Labour’s recent tax-and-spend budget has had significant implications for UK asset markets, with some analysts likening it to an ‘old Labour’ policy. ING’s FX analyst Chris Turner points out that the budget is still reverberating across the market, impacting the Pound Sterling (GBP) and Gilt supply levels.
The GBP saw a brief lift following the release of the budget, as some believed it to be stimulative and expected a repricing of the Bank of England easing cycle. However, Turner notes that the BoE is unlikely to be swayed by the government’s budget plans, and there is a risk of short-dated sterling interest rates reversing their spike. Additionally, Labour’s borrowing plans are pushing new Gilt supply dangerously close to £300bn for FY24/25 and FY25/26.

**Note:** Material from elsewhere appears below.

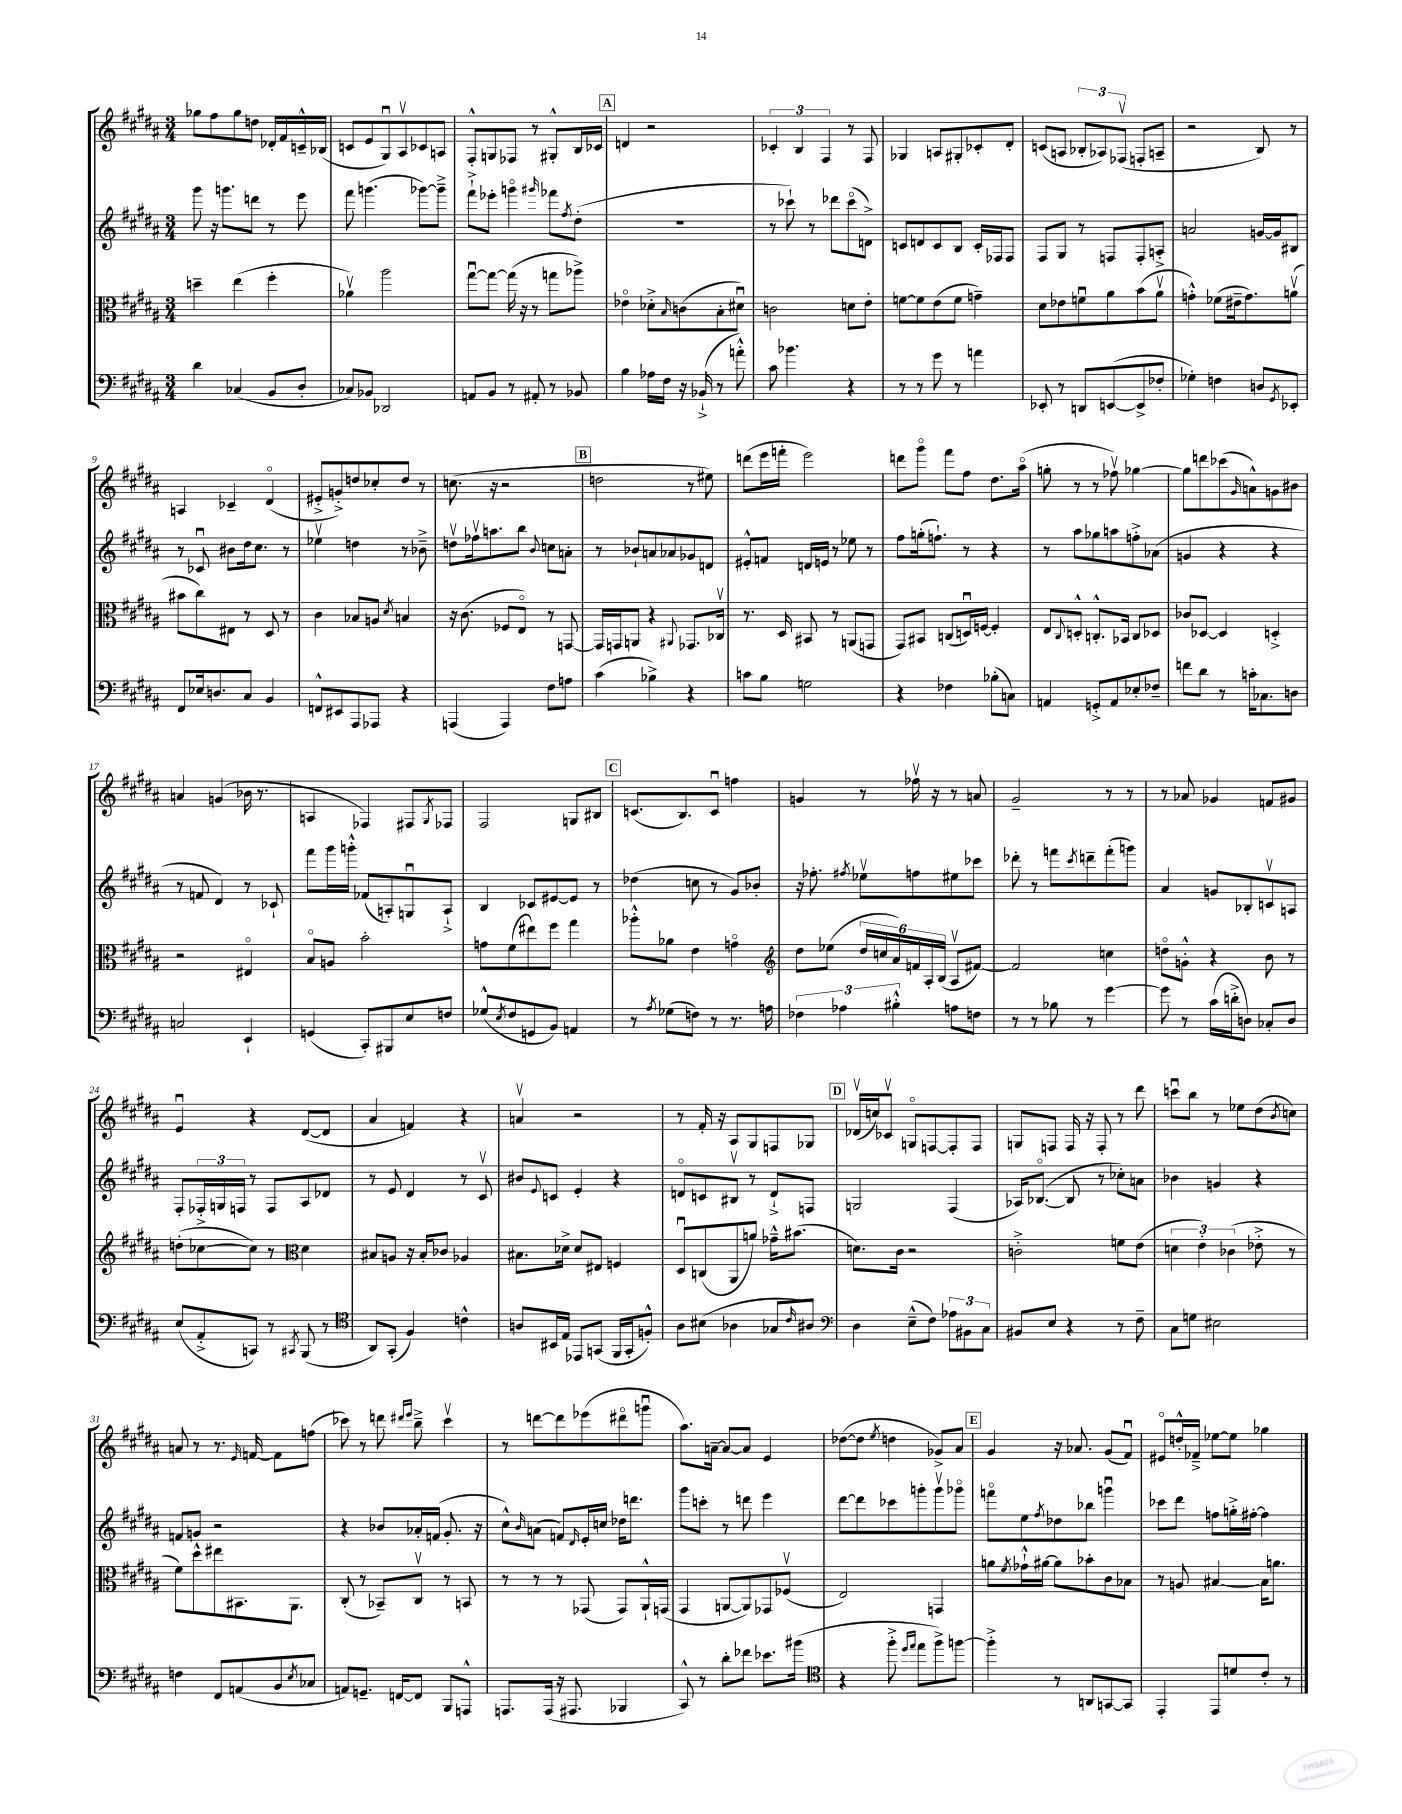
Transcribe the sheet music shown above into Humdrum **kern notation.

Despite short-dated rate spreads suggesting that EUR/GBP should be trading lower, the pound is holding steady due to a modest fiscal risk premium being priced in. Turner suggests that if eurozone CPI data surprises on the upside, EUR/GBP could move closer to 0.8400. Looking ahead, Turner is slightly bullish on EUR/GBP in the medium term, as the market is under-pricing the forthcoming BoE easing cycle and the UK budget may further contribute to this trend by adding a fiscal risk premium to the pound.
In conclusion, Labour’s tax-and-spend budget has had a noticeable impact on UK asset markets, particularly on the Pound Sterling and Gilt supply levels. While the budget was initially viewed as stimulative, the Bank of England is unlikely to change its easing cycle based on government plans. As Labour’s borrowing plans push new Gilt supply closer to £300bn, there is a risk of short-dated sterling interest rates reversing their spike. Despite short-dated rate spreads indicating that EUR/GBP should be trading lower, a modest fiscal risk premium is supporting the pound. Looking ahead, EUR/GBP may move higher in the medium term as the market under-prices the BoE easing cycle and factors in the potential impact of the UK budget on the pound.